Sunday, August 26, 2007

Serve It Warm With Butter

Warm Slices of Chocolate Banana Blueberry Bread

I've been making this quick bread for probably around five or six years. I picked up the recipe from a co-worker who's husband thought it was too chocolate-ly, so she brought the bread to the office and shared! A lover of all things chocolate, I break out this recipe whenever the bananas on my counter threaten to go bad. This time around, I just happened to have a pint of plump juicy blueberries on hand just begging for attention.

In Steel Magnolias Clairee Belcher asks Truvy Jones for her recipe for Cuppa, Cuppa, Cuppa. Clairee responds after hearing the ingredients with, 'sounds awfully rich'. Truvy says, 'it is, so I serve it over ice cream to cut the sweetness'. This chocolate banana blueberry bread, it's rich, so I serve it warm with butter, you know, to cut the richness!

The recipe calls for a cup of mini chocolate chips, which I don't keep on hand. I use Scharffen Berger bars in 62% Cacao Semisweet and 70% Cacao Bittersweet for my 'everyday' baking. For this bread, I chopped up just over a 1/2 cup of a 62% cacao bar.

I prefer making mini loaves, which make a perfect snack! I wrap the cute little loaves in plastic wrap. By the next morning the powdered sugar has soaked in and the bread is moist and the flavors of fruit and chocolate have become one with each other!

Next time you've got a few bananas on the counter turning brown, don't throw them out, instead, make luscious little loaves of chocolate banana blueberry bread. I promise, you won't be sorry.

Chocolate Banana Bread (With Blueberries)

2 1/2 Cups All-Purpose Flour
1/3 Cup Droste's Cocoa Powder
1 Teaspoon Baking Soda
1/4 Teaspoon Salt
1 1/4 Cups Sugar
1/2 Cup Vegetable Oil
3 Large Eggs
1 Heaping Cup Mashed Ripe Bananas (About 3)
1 Cup Fresh Blueberries
1 Cup Mini-Chocolate Chips or Chopped Chocolate

Note: If you want to make this without the blueberries, use 1 1/2 cups mashed bananas.

Preheat oven to 325.

Generously grease and dust loaf pans with cocoa powder.

Stir together flour, cocoa powder, baking soda, and salt. Set aside.

In large bowl, at medium speed, beat sugar, oil, and eggs until well blended. Add bananas and beat until well blended.

At low speed, beat in flour mixture just until blended.

Stir in chocolate chips and blueberries.

Fill mini loaf pans 2/3 full and larger loaf pans 1/2 full. If you aren't using the Mini Petite Loaf Pan (or something similar), place the pans on a cookie sheet. Bake 25 to 30 minutes until a toothpick comes out clean. Cool in pans on wire racks 10 minutes. Remove from pans and cool completely on wire racks.
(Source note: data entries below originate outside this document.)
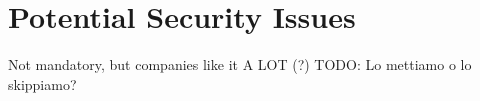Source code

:\section{Potential Security Issues}
Not mandatory, but companies like it A LOT (?) TODO: Lo mettiamo o lo skippiamo?
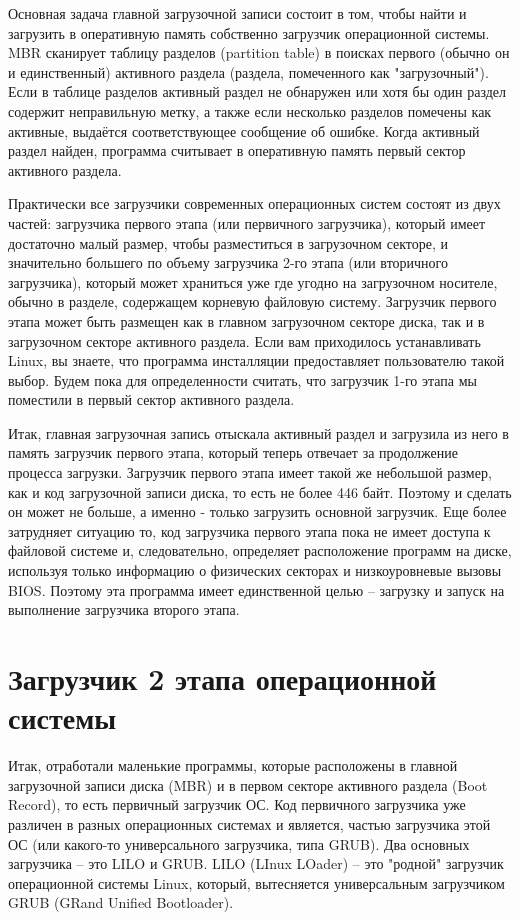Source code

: Основная задача главной загрузочной записи состоит в том, чтобы найти и загрузить в оперативную память собственно загрузчик операционной системы. MBR сканирует таблицу разделов (partition table) в поисках первого (обычно он и единственный) активного раздела (раздела, помеченного как "загрузочный"). Если в таблице разделов активный раздел не обнаружен или хотя бы один раздел содержит неправильную метку, а также если несколько разделов помечены как активные, выдаётся соответствующее сообщение об ошибке. Когда активный раздел найден, программа считывает в оперативную память первый сектор активного раздела.

Практически все загрузчики современных операционных систем состоят из двух частей: загрузчика первого этапа (или первичного загрузчика), который имеет достаточно малый размер, чтобы разместиться в загрузочном секторе, и значительно большего по объему загрузчика 2-го этапа (или вторичного загрузчика), который может храниться уже где угодно на загрузочном носителе, обычно в разделе, содержащем корневую файловую систему. Загрузчик первого этапа может быть размещен как в главном загрузочном секторе диска, так и в загрузочном секторе активного раздела. Если вам приходилось устанавливать Linux, вы знаете, что программа инсталляции предоставляет пользователю такой выбор. Будем пока для определенности считать, что загрузчик 1-го этапа мы поместили в первый сектор активного раздела.

Итак, главная загрузочная запись отыскала активный раздел и загрузила из него в память загрузчик первого этапа, который теперь отвечает за продолжение процесса загрузки. Загрузчик первого этапа имеет такой же небольшой размер, как и код загрузочной записи диска, то есть не более 446 байт. Поэтому и сделать он может не больше, а именно - только загрузить основной загрузчик. Еще более затрудняет ситуацию то, код загрузчика первого этапа пока не имеет доступа к файловой системе и, следовательно, определяет расположение программ на диске, используя только информацию о физических секторах и низкоуровневые вызовы BIOS. Поэтому эта программа имеет единственной целью -- загрузку и запуск на выполнение загрузчика второго этапа.

\newpage
\section{Загрузчик 2 этапа операционной системы}

Итак, отработали маленькие программы, которые расположены в главной загрузочной записи диска (MBR) и в первом секторе активного раздела (Boot Record), то есть первичный загрузчик ОС. Код первичного загрузчика уже различен в разных операционных системах и является, частью загрузчика этой ОС (или какого-то универсального загрузчика, типа GRUB). Два основных загрузчика -- это LILO и GRUB. LILO (LInux LOader) -- это "родной" загрузчик операционной системы Linux, который, вытесняется универсальным загрузчиком GRUB (GRand Unified Bootloader).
Dust with powdered sugar and serve warm with butter!

To store, wrap in plastic wrap.

Note: The recipe makes enough batter for six mini loaf pans and three 6 x 3 x 2 foil pans OR thirteen mini loaf's using this Mini Petite Loaf Pan.

4 comments:

Henny Penny said...

Yum! Sounds delish!

Henny Penny said...

http://anonymouscommunist.com/blog/2007/08/31/paintin-the-town-brown/

Leighann of Multi-Minding Mom said...

Have you used the recipe for muffins? Or is it too dense? Looks fabulous!

monkey said...

leeanthro - Thanks for stopping by!! I think this recipe would make excellent muffins. The Mini Petite Loaf Pan I usually use makes little loafs about 3" x 1 1/2" x 2" (rough guess). If it weren't for this pan, I think I would have already turning these into muffins! I'm guessing it would make around 26 - 28 muffins. Let me know if you give it a try!